September is the national observance month to draw attention to healthy lifestyles for older adults and celebrate positive aging. Aging does not necessarily mean slowing down. In fact, the CDC’s “Still Going Strong” campaign empowers older adults to take simple steps that will help them age without injury while continuing activities they enjoy. To improve yourself physically, socially, and mentally, here are 10 tips to inspire you:


1. Move more, sit less. Why? Physical activity is your weapon to help control blood pressure, help prevent heart disease and stroke and lower your risk for depression, anxiety, and conditions like certain cancers and type 2 diabetes. What to do? Choose something fun so you can keep at it, like cycling, walking, dancing, swimming, or aerobics.

2. How much do you need to do? Current national recommendations are 150 minutes of moderate-intensity physical activity per week and two days of muscle-strengthening training. That’s only 20 minutes a day, seven days a week, or around an hour a day if you do three days a week.

3. Get motivated with free websites and apps like All Trails to find parks and trails around the world; American Heart Association with ideas on how to join a walking club, or the CDC with ideas for individuals with a disability.


4. Try to cut back on salt. A diet rich in sodium has been linked to high blood pressure, stroke, and heart attack — all good reasons to try not to overly salt your food.

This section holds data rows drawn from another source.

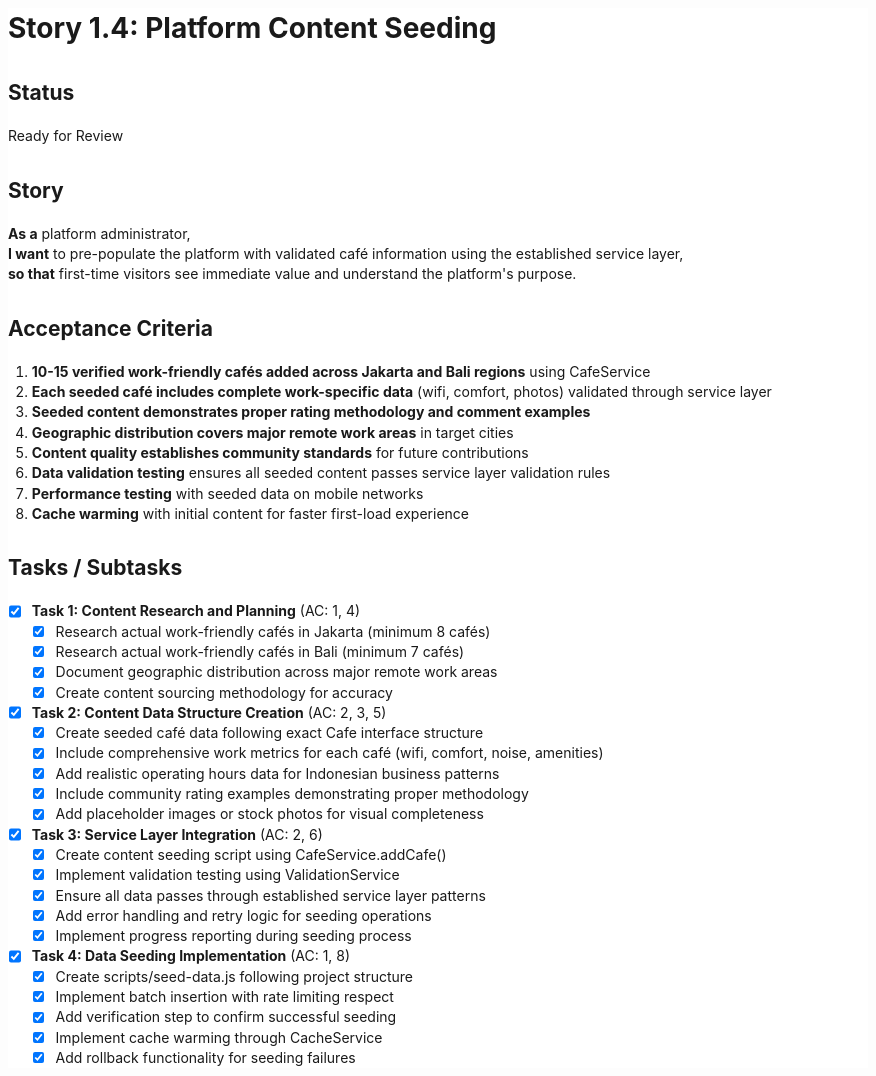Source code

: # Story 1.4: Platform Content Seeding

## Status

Ready for Review

## Story

**As a** platform administrator,  
**I want** to pre-populate the platform with validated café information using the established
service layer,  
**so that** first-time visitors see immediate value and understand the platform's purpose.

## Acceptance Criteria

1. **10-15 verified work-friendly cafés added across Jakarta and Bali regions** using CafeService
2. **Each seeded café includes complete work-specific data** (wifi, comfort, photos) validated
   through service layer
3. **Seeded content demonstrates proper rating methodology and comment examples**
4. **Geographic distribution covers major remote work areas** in target cities
5. **Content quality establishes community standards** for future contributions
6. **Data validation testing** ensures all seeded content passes service layer validation rules
7. **Performance testing** with seeded data on mobile networks
8. **Cache warming** with initial content for faster first-load experience

## Tasks / Subtasks

- [x] **Task 1: Content Research and Planning** (AC: 1, 4)
  - [x] Research actual work-friendly cafés in Jakarta (minimum 8 cafés)
  - [x] Research actual work-friendly cafés in Bali (minimum 7 cafés)
  - [x] Document geographic distribution across major remote work areas
  - [x] Create content sourcing methodology for accuracy

- [x] **Task 2: Content Data Structure Creation** (AC: 2, 3, 5)
  - [x] Create seeded café data following exact Cafe interface structure
  - [x] Include comprehensive work metrics for each café (wifi, comfort, noise, amenities)
  - [x] Add realistic operating hours data for Indonesian business patterns
  - [x] Include community rating examples demonstrating proper methodology
  - [x] Add placeholder images or stock photos for visual completeness

- [x] **Task 3: Service Layer Integration** (AC: 2, 6)
  - [x] Create content seeding script using CafeService.addCafe()
  - [x] Implement validation testing using ValidationService
  - [x] Ensure all data passes through established service layer patterns
  - [x] Add error handling and retry logic for seeding operations
  - [x] Implement progress reporting during seeding process

- [x] **Task 4: Data Seeding Implementation** (AC: 1, 8)
  - [x] Create scripts/seed-data.js following project structure
  - [x] Implement batch insertion with rate limiting respect
  - [x] Add verification step to confirm successful seeding
  - [x] Implement cache warming through CacheService
  - [x] Add rollback functionality for seeding failures
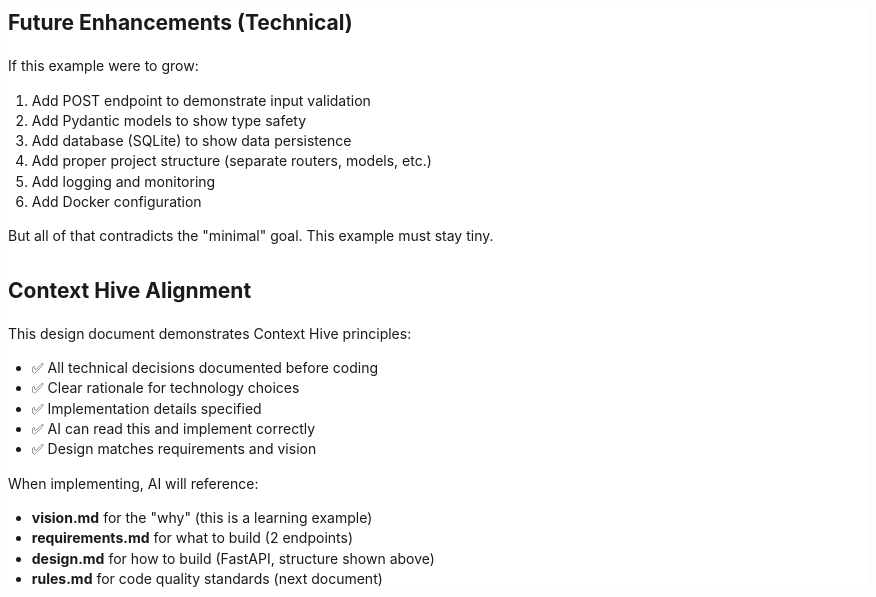 ## Future Enhancements (Technical)

If this example were to grow:
1. Add POST endpoint to demonstrate input validation
2. Add Pydantic models to show type safety
3. Add database (SQLite) to show data persistence
4. Add proper project structure (separate routers, models, etc.)
5. Add logging and monitoring
6. Add Docker configuration

But all of that contradicts the "minimal" goal. This example must stay tiny.

## Context Hive Alignment

This design document demonstrates Context Hive principles:
- ✅ All technical decisions documented before coding
- ✅ Clear rationale for technology choices
- ✅ Implementation details specified
- ✅ AI can read this and implement correctly
- ✅ Design matches requirements and vision

When implementing, AI will reference:
- **vision.md** for the "why" (this is a learning example)
- **requirements.md** for what to build (2 endpoints)
- **design.md** for how to build (FastAPI, structure shown above)
- **rules.md** for code quality standards (next document)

Adding more fiber to your diet can help lower cholesterol, control your blood sugar, as well as helping maintain good digestive health.


5. Volunteer. Being of service is an excellent way to bring happiness into your life and not focus on yourself. Refocus on others and volunteer your time and expertise. Local and regional organizations need you and your experience — like our schools and other groups! United Way, the American Red Cross, VolunteerMatch, and AmeriCorps are all helpful resources.

6. Beat back loneliness. Don’t wait for the phone to ring. Be proactive and call someone for a lunch date. Set up a calendar of lunch dates and challenge yourself to have at least two lunch dates per month (once a week is even better!) It does not have to be expensive … pack a picnic, and head to a park. Try to mix up your get-togethers with old friends and new acquaintances. Make a visit to your senior center for activities.

7. Rekindle or follow a new passion. Take a hard look at what you like to do rather than what other people tell you to do to meet new people. Pick some activities where you might meet new friends.

8. Get a dog. If you do not have one, get one and walk. You will be amazed how many people you will meet through your dog. Check your local humane society to see if they need dog walkers.


9. Be realistic about what you can accomplish. Learn to say no … do not overwhelm yourself with a to-do list. The non-profit Mental Health America offers more tips for reducing or controlling stress.

10. Plan for your next passage. Capitalize on your career experience and start a new one. Yes, enjoy a brief “retirement.” Travel, and spend more time with family and friends. Develop new hobbies. Redefining your purpose to maintain a sense of identity and purpose is essential to a healthy lifestyle.

Remember, it is never too late to strive for a healthier lifestyle, and September is the perfect time to make a plan. Recapture that “back to school” feeling with a personal commitment to renew yourself!